There are varying ways doubt can creep into life. We travel along our merry way, pretty sure we got it together! Then out of nowhere, a thought occurs that all this hard work might not be worth it. Or that it is unattainable. Or a waste.
I have some pretty strong convictions. Some anchor my faith. Others guide my parenting, diet, lifestyle and relationships. These guideposts help me to remain grounded and maintain healthy perspective when life gets messy. Such messy times can cause doubt…loss of motivation to stay the course. Recently I heard something that made sense on so many levels. When you are faced with a crisis of belief: don’t doubt your faith, doubt your DOUBTS!
I sometimes doubt the paleo diet solely based on my current body composition. Train of thought: I-don’t-have-a-six-pack-therefore-I-don’t-like-my-body-AND-no-one-will-think-that-a-clean-diet-is-desirable. Crisis. Anytime my mind starts going down that road, I have to push that doubt away, and remember the truths: eating clean has had a positive impact on my life even though I do not have a six-pack. I feel fantastic, I am strong, and my children benefit from learning principles of healthy eating.
Secondly, I sometimes doubt my decision to home school based on the thoughts that 1. I am impatient 2. horribly uncreative 3. my children (and I) miss out on so many socialization opportunities. Crisis. I have to resolve to remember to pursue my purpose. A few truths off the top of my head: they’ve learned HOW to learn from an early age, we’ve enjoyed the opportunity to explore what truly inspires them, and I’ve seen substantial development in their sibling bonds.

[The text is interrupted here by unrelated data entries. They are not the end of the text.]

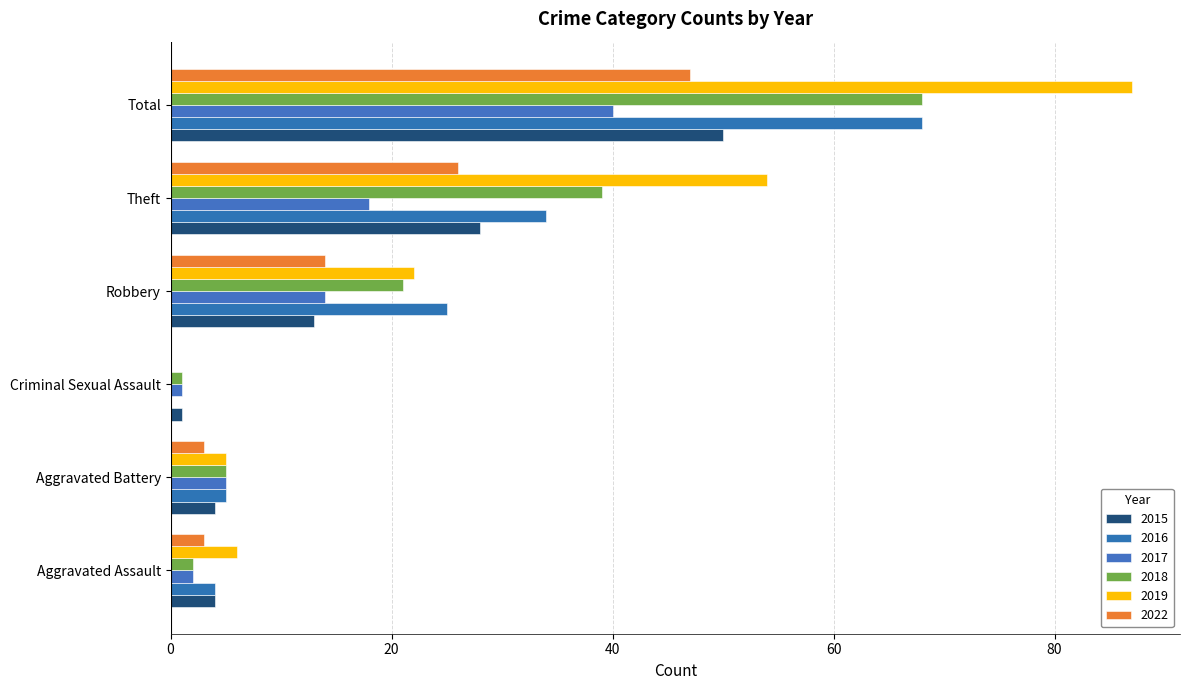

At how many categories does at least one series exceed 29?

2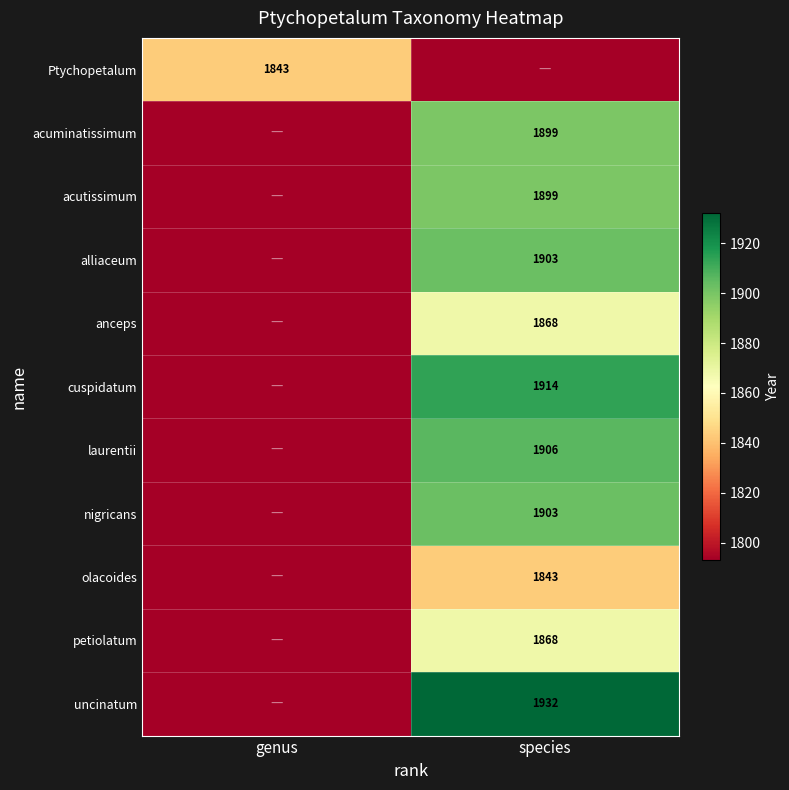

At how many categories does at least one series exceed 1894?

1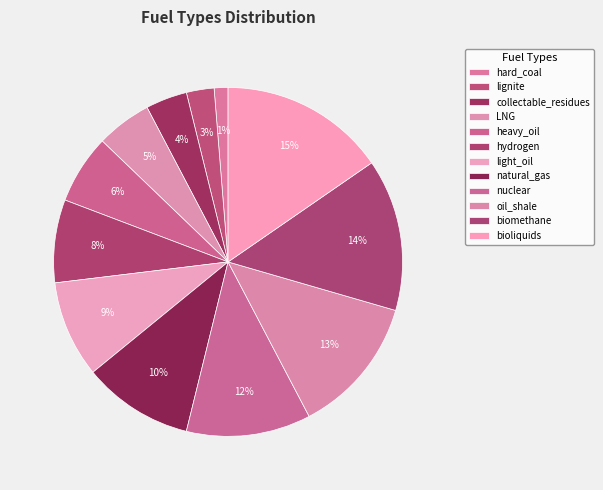

Which category has the smallest portion of the pie?

hard_coal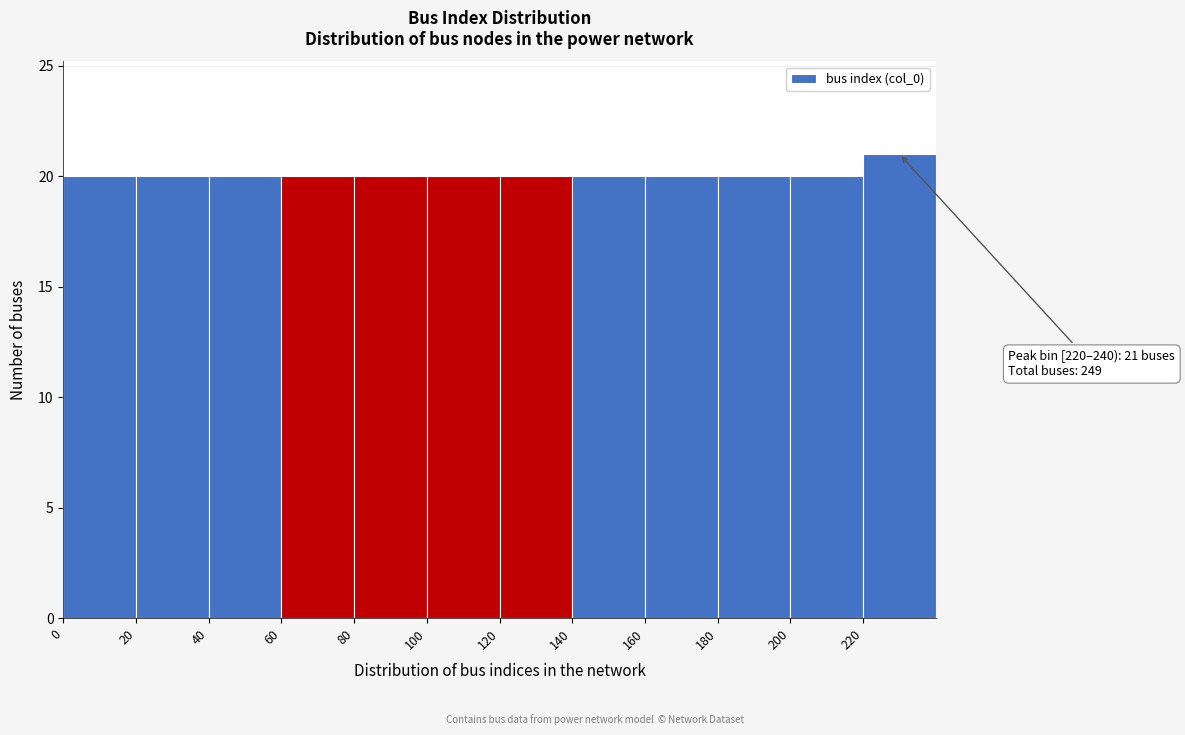

Which range on the x-axis has the tallest bar?

220 to 240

Those are just two of my personal examples. There are many more, and it seems like I am in combat with them every day! Doubt can surface in many forms, and it will trickle in. (Sometimes it’s a fire hose.) Is God who HE claims to be? Am I who I claim to be? Am I making the right choice in a given situation? Am I living/eating/parenting/relating the right way? Is all this hard work REALLY going to pay off?

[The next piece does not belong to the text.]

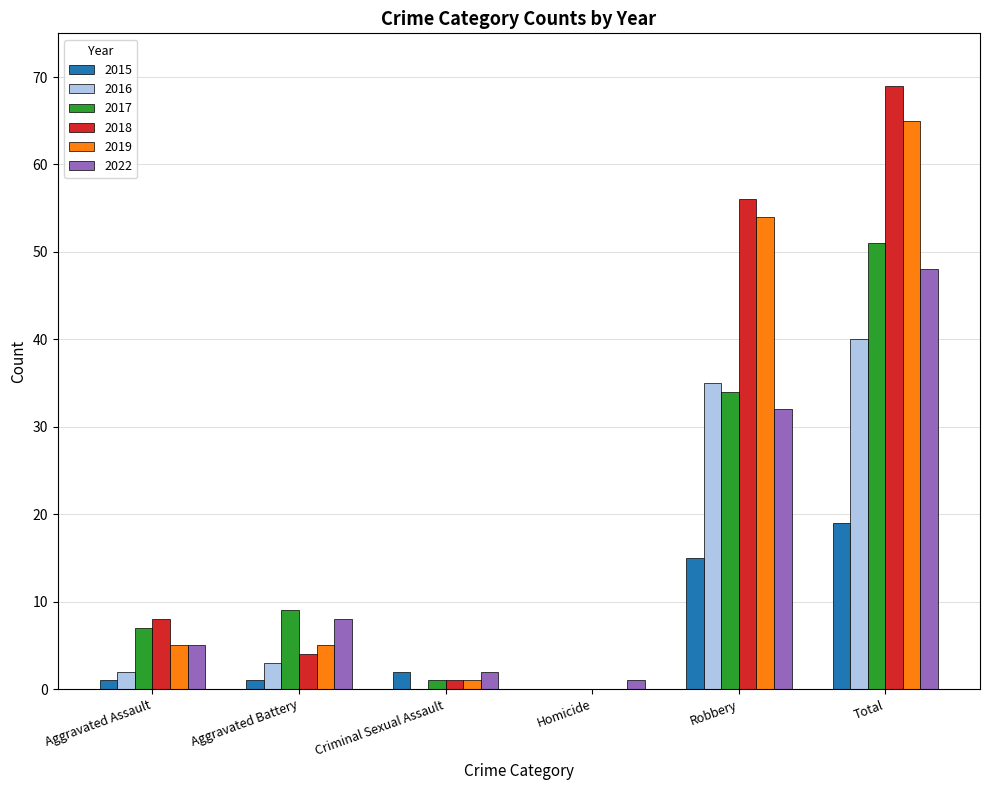

Is the value of 2016 at Homicide greater than the value of 2015 at Robbery?

No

I wish I had the gift of unshakable confidence. I see now: it’s another character quality that grows through deliberate discipline.
Doubt, fear, guilt, cynicism, and division–all of them are such distractions. They poison progress and success. They are “lie-darts” flying in. Constantly. We must practice the art of shutting out the demeaning and the negative.
Upon infection with doubt and lies, we meet an instant decision point…to believe it and feel bad, or call it for what it is. Paul, in Philippians, hit the nail on the head. In my family it simply goes by “P4-8” . Finally, brothers and sisters, whatever is true, whatever is noble, whatever is right, whatever is pure, whatever is lovely, whatever is admirable—if anything is excellent or praiseworthy—think about such things. That statement is a gold nugget of truth for LIFE. What a concise mantra to combat the lie-darts.
Don’t be discouraged in your struggle. Remember to remember your passions. Draw strength from those who have gone before you and done the same. And be thankful for another day to walk with confidence.
P.S. Anyone who REALLY knows me, knows I have a ton of motivation-reminder-note-cards all around my house. They work. Write a note to remind yourself WHY you are doing _____________ (<—insert your doubt thing). Tape them into the inside of your pantry door. Every time you feel the doubt-trickle, open that pantry door and look at your list. Then say, “Yep. this is worth it.”